> **Work request**: Your answer must be an exact copy of the data, without any pictures.

> **Data**:
★ ★ ★
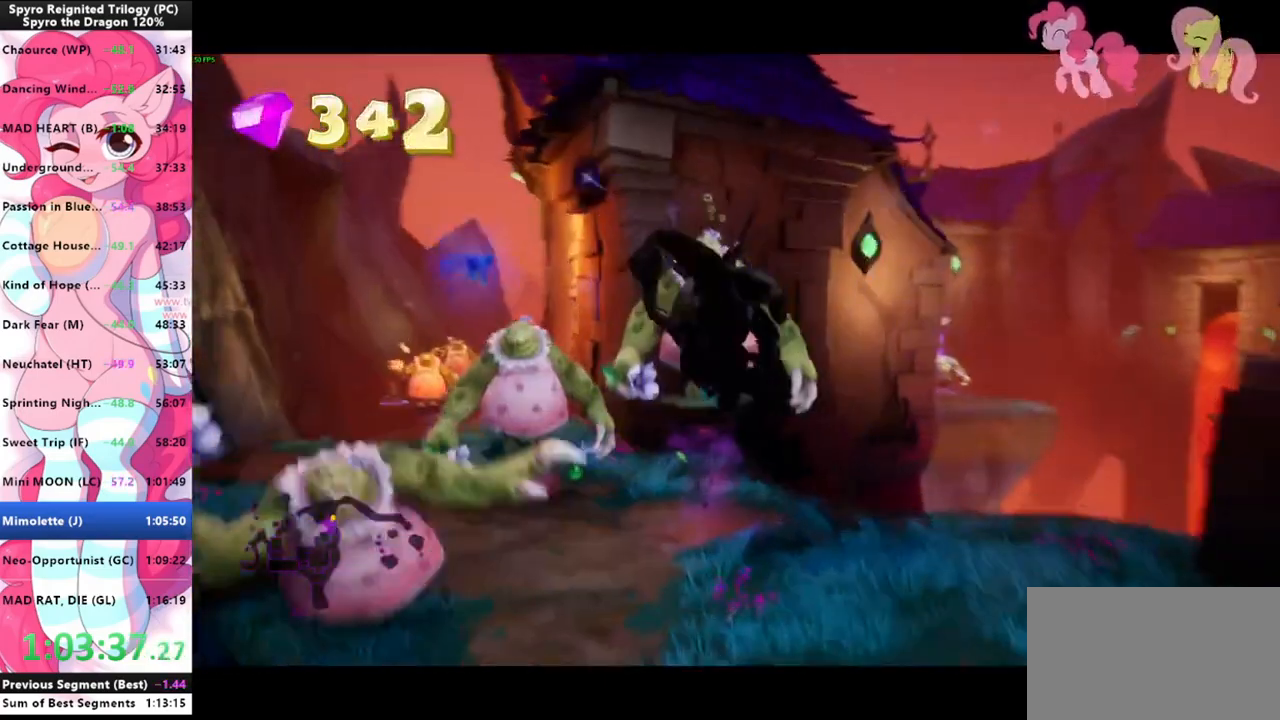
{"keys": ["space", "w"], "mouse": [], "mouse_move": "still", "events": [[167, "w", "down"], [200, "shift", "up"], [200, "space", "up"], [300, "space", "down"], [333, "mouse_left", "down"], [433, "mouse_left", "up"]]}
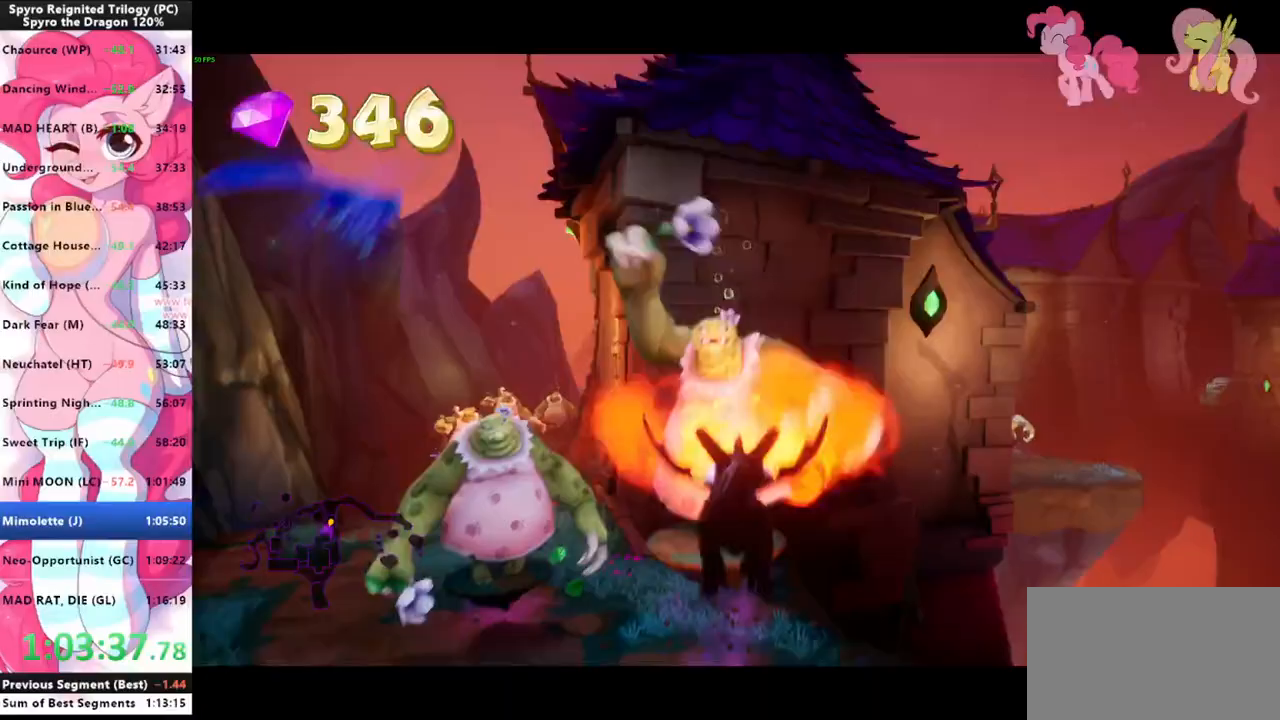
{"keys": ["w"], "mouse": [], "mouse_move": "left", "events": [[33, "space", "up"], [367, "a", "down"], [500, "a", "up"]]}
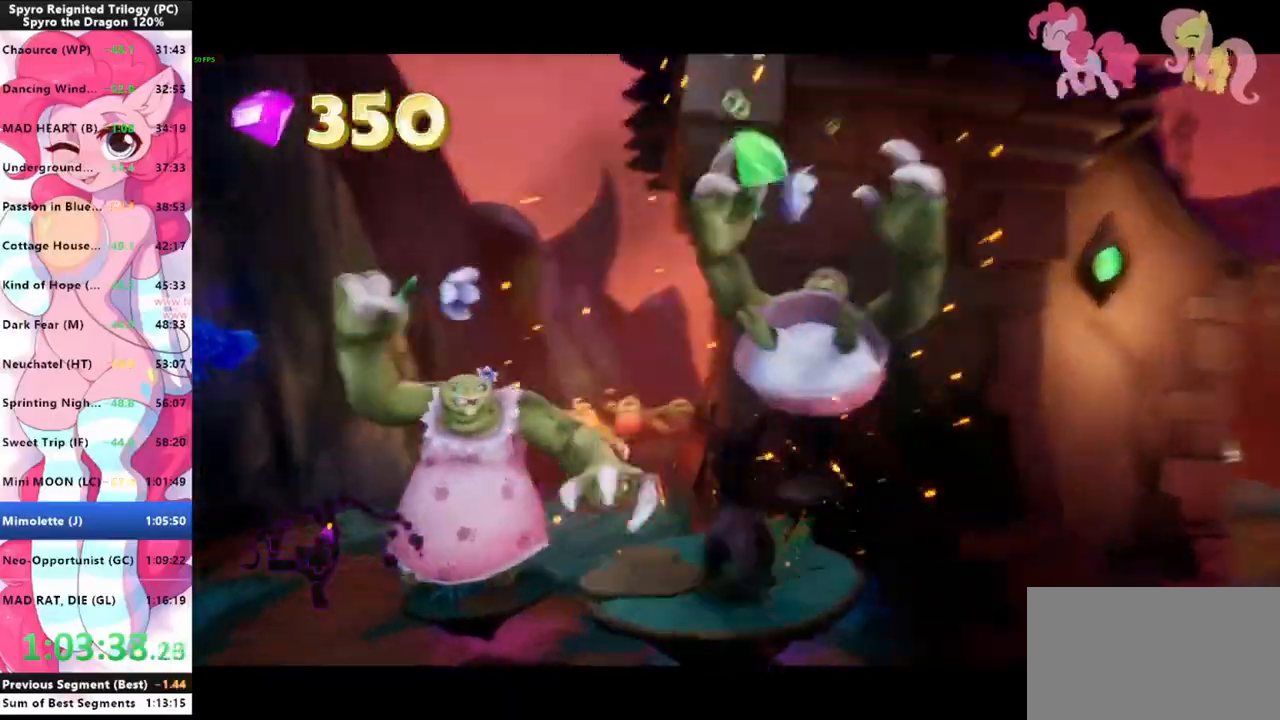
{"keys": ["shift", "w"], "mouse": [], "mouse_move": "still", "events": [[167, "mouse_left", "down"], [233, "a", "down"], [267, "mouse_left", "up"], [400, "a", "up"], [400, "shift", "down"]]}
★ ★ ★
> **Output below**:
{"keys": ["space", "w"], "mouse": [], "mouse_move": "still", "events": [[167, "w", "down"], [200, "shift", "up"], [200, "space", "up"], [300, "space", "down"], [333, "mouse_left", "down"], [433, "mouse_left", "up"]]}
{"keys": ["w"], "mouse": [], "mouse_move": "left", "events": [[33, "space", "up"], [367, "a", "down"], [500, "a", "up"]]}
{"keys": ["shift", "w"], "mouse": [], "mouse_move": "still", "events": [[167, "mouse_left", "down"], [233, "a", "down"], [267, "mouse_left", "up"], [400, "a", "up"], [400, "shift", "down"]]}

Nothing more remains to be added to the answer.